Work instruction: From the first line to the last, retype the records exactly and skip the pictures.

Source data:
============================================================

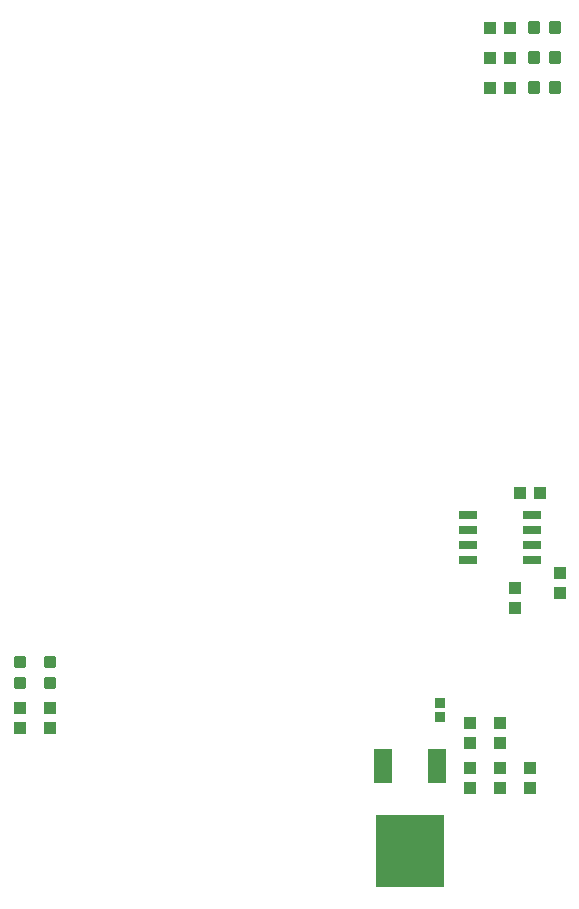
<source format=gtp>
G75*
%MOIN*%
%OFA0B0*%
%FSLAX25Y25*%
%IPPOS*%
%LPD*%
%AMOC8*
5,1,8,0,0,1.08239X$1,22.5*
%
%ADD10R,0.03543X0.03346*%
%ADD11R,0.03937X0.04331*%
%ADD12R,0.05906X0.02559*%
%ADD13R,0.06299X0.11811*%
%ADD14R,0.22835X0.24409*%
%ADD15C,0.01181*%
%ADD16R,0.04331X0.03937*%
D10*
X0201300Y0221517D03*
X0201300Y0226083D03*
D11*
X0211300Y0219646D03*
X0211300Y0212954D03*
X0211300Y0204646D03*
X0211300Y0197954D03*
X0221300Y0197954D03*
X0221300Y0204646D03*
X0221300Y0212954D03*
X0221300Y0219646D03*
X0231300Y0204646D03*
X0231300Y0197954D03*
X0226300Y0257954D03*
X0226300Y0264646D03*
X0241300Y0262954D03*
X0241300Y0269646D03*
X0071300Y0224646D03*
X0071300Y0217954D03*
X0061300Y0217954D03*
X0061300Y0224646D03*
D12*
X0210670Y0273800D03*
X0210670Y0278800D03*
X0210670Y0283800D03*
X0210670Y0288800D03*
X0231930Y0288800D03*
X0231930Y0283800D03*
X0231930Y0278800D03*
X0231930Y0273800D03*
D13*
X0200276Y0205198D03*
X0182324Y0205198D03*
D14*
X0191300Y0176930D03*
D15*
X0072678Y0231469D02*
X0069922Y0231469D01*
X0069922Y0234225D01*
X0072678Y0234225D01*
X0072678Y0231469D01*
X0072678Y0232649D02*
X0069922Y0232649D01*
X0069922Y0233829D02*
X0072678Y0233829D01*
X0072678Y0238375D02*
X0069922Y0238375D01*
X0069922Y0241131D01*
X0072678Y0241131D01*
X0072678Y0238375D01*
X0072678Y0239555D02*
X0069922Y0239555D01*
X0069922Y0240735D02*
X0072678Y0240735D01*
X0062678Y0238375D02*
X0059922Y0238375D01*
X0059922Y0241131D01*
X0062678Y0241131D01*
X0062678Y0238375D01*
X0062678Y0239555D02*
X0059922Y0239555D01*
X0059922Y0240735D02*
X0062678Y0240735D01*
X0062678Y0231469D02*
X0059922Y0231469D01*
X0059922Y0234225D01*
X0062678Y0234225D01*
X0062678Y0231469D01*
X0062678Y0232649D02*
X0059922Y0232649D01*
X0059922Y0233829D02*
X0062678Y0233829D01*
X0231469Y0429922D02*
X0231469Y0432678D01*
X0234225Y0432678D01*
X0234225Y0429922D01*
X0231469Y0429922D01*
X0231469Y0431102D02*
X0234225Y0431102D01*
X0234225Y0432282D02*
X0231469Y0432282D01*
X0238375Y0432678D02*
X0238375Y0429922D01*
X0238375Y0432678D02*
X0241131Y0432678D01*
X0241131Y0429922D01*
X0238375Y0429922D01*
X0238375Y0431102D02*
X0241131Y0431102D01*
X0241131Y0432282D02*
X0238375Y0432282D01*
X0238375Y0439922D02*
X0238375Y0442678D01*
X0241131Y0442678D01*
X0241131Y0439922D01*
X0238375Y0439922D01*
X0238375Y0441102D02*
X0241131Y0441102D01*
X0241131Y0442282D02*
X0238375Y0442282D01*
X0231469Y0442678D02*
X0231469Y0439922D01*
X0231469Y0442678D02*
X0234225Y0442678D01*
X0234225Y0439922D01*
X0231469Y0439922D01*
X0231469Y0441102D02*
X0234225Y0441102D01*
X0234225Y0442282D02*
X0231469Y0442282D01*
X0231469Y0449922D02*
X0231469Y0452678D01*
X0234225Y0452678D01*
X0234225Y0449922D01*
X0231469Y0449922D01*
X0231469Y0451102D02*
X0234225Y0451102D01*
X0234225Y0452282D02*
X0231469Y0452282D01*
X0238375Y0452678D02*
X0238375Y0449922D01*
X0238375Y0452678D02*
X0241131Y0452678D01*
X0241131Y0449922D01*
X0238375Y0449922D01*
X0238375Y0451102D02*
X0241131Y0451102D01*
X0241131Y0452282D02*
X0238375Y0452282D01*
D16*
X0224646Y0451300D03*
X0217954Y0451300D03*
X0217954Y0441300D03*
X0224646Y0441300D03*
X0224646Y0431300D03*
X0217954Y0431300D03*
X0227954Y0296300D03*
X0234646Y0296300D03*
M02*

</source>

============================================================

Written response:
<source format=gtp>
G75*
%MOIN*%
%OFA0B0*%
%FSLAX25Y25*%
%IPPOS*%
%LPD*%
%AMOC8*
5,1,8,0,0,1.08239X$1,22.5*
%
%ADD10R,0.03543X0.03346*%
%ADD11R,0.03937X0.04331*%
%ADD12R,0.05906X0.02559*%
%ADD13R,0.06299X0.11811*%
%ADD14R,0.22835X0.24409*%
%ADD15C,0.01181*%
%ADD16R,0.04331X0.03937*%
D10*
X0201300Y0221517D03*
X0201300Y0226083D03*
D11*
X0211300Y0219646D03*
X0211300Y0212954D03*
X0211300Y0204646D03*
X0211300Y0197954D03*
X0221300Y0197954D03*
X0221300Y0204646D03*
X0221300Y0212954D03*
X0221300Y0219646D03*
X0231300Y0204646D03*
X0231300Y0197954D03*
X0226300Y0257954D03*
X0226300Y0264646D03*
X0241300Y0262954D03*
X0241300Y0269646D03*
X0071300Y0224646D03*
X0071300Y0217954D03*
X0061300Y0217954D03*
X0061300Y0224646D03*
D12*
X0210670Y0273800D03*
X0210670Y0278800D03*
X0210670Y0283800D03*
X0210670Y0288800D03*
X0231930Y0288800D03*
X0231930Y0283800D03*
X0231930Y0278800D03*
X0231930Y0273800D03*
D13*
X0200276Y0205198D03*
X0182324Y0205198D03*
D14*
X0191300Y0176930D03*
D15*
X0072678Y0231469D02*
X0069922Y0231469D01*
X0069922Y0234225D01*
X0072678Y0234225D01*
X0072678Y0231469D01*
X0072678Y0232649D02*
X0069922Y0232649D01*
X0069922Y0233829D02*
X0072678Y0233829D01*
X0072678Y0238375D02*
X0069922Y0238375D01*
X0069922Y0241131D01*
X0072678Y0241131D01*
X0072678Y0238375D01*
X0072678Y0239555D02*
X0069922Y0239555D01*
X0069922Y0240735D02*
X0072678Y0240735D01*
X0062678Y0238375D02*
X0059922Y0238375D01*
X0059922Y0241131D01*
X0062678Y0241131D01*
X0062678Y0238375D01*
X0062678Y0239555D02*
X0059922Y0239555D01*
X0059922Y0240735D02*
X0062678Y0240735D01*
X0062678Y0231469D02*
X0059922Y0231469D01*
X0059922Y0234225D01*
X0062678Y0234225D01*
X0062678Y0231469D01*
X0062678Y0232649D02*
X0059922Y0232649D01*
X0059922Y0233829D02*
X0062678Y0233829D01*
X0231469Y0429922D02*
X0231469Y0432678D01*
X0234225Y0432678D01*
X0234225Y0429922D01*
X0231469Y0429922D01*
X0231469Y0431102D02*
X0234225Y0431102D01*
X0234225Y0432282D02*
X0231469Y0432282D01*
X0238375Y0432678D02*
X0238375Y0429922D01*
X0238375Y0432678D02*
X0241131Y0432678D01*
X0241131Y0429922D01*
X0238375Y0429922D01*
X0238375Y0431102D02*
X0241131Y0431102D01*
X0241131Y0432282D02*
X0238375Y0432282D01*
X0238375Y0439922D02*
X0238375Y0442678D01*
X0241131Y0442678D01*
X0241131Y0439922D01*
X0238375Y0439922D01*
X0238375Y0441102D02*
X0241131Y0441102D01*
X0241131Y0442282D02*
X0238375Y0442282D01*
X0231469Y0442678D02*
X0231469Y0439922D01*
X0231469Y0442678D02*
X0234225Y0442678D01*
X0234225Y0439922D01*
X0231469Y0439922D01*
X0231469Y0441102D02*
X0234225Y0441102D01*
X0234225Y0442282D02*
X0231469Y0442282D01*
X0231469Y0449922D02*
X0231469Y0452678D01*
X0234225Y0452678D01*
X0234225Y0449922D01*
X0231469Y0449922D01*
X0231469Y0451102D02*
X0234225Y0451102D01*
X0234225Y0452282D02*
X0231469Y0452282D01*
X0238375Y0452678D02*
X0238375Y0449922D01*
X0238375Y0452678D02*
X0241131Y0452678D01*
X0241131Y0449922D01*
X0238375Y0449922D01*
X0238375Y0451102D02*
X0241131Y0451102D01*
X0241131Y0452282D02*
X0238375Y0452282D01*
D16*
X0224646Y0451300D03*
X0217954Y0451300D03*
X0217954Y0441300D03*
X0224646Y0441300D03*
X0224646Y0431300D03*
X0217954Y0431300D03*
X0227954Y0296300D03*
X0234646Y0296300D03*
M02*

</source>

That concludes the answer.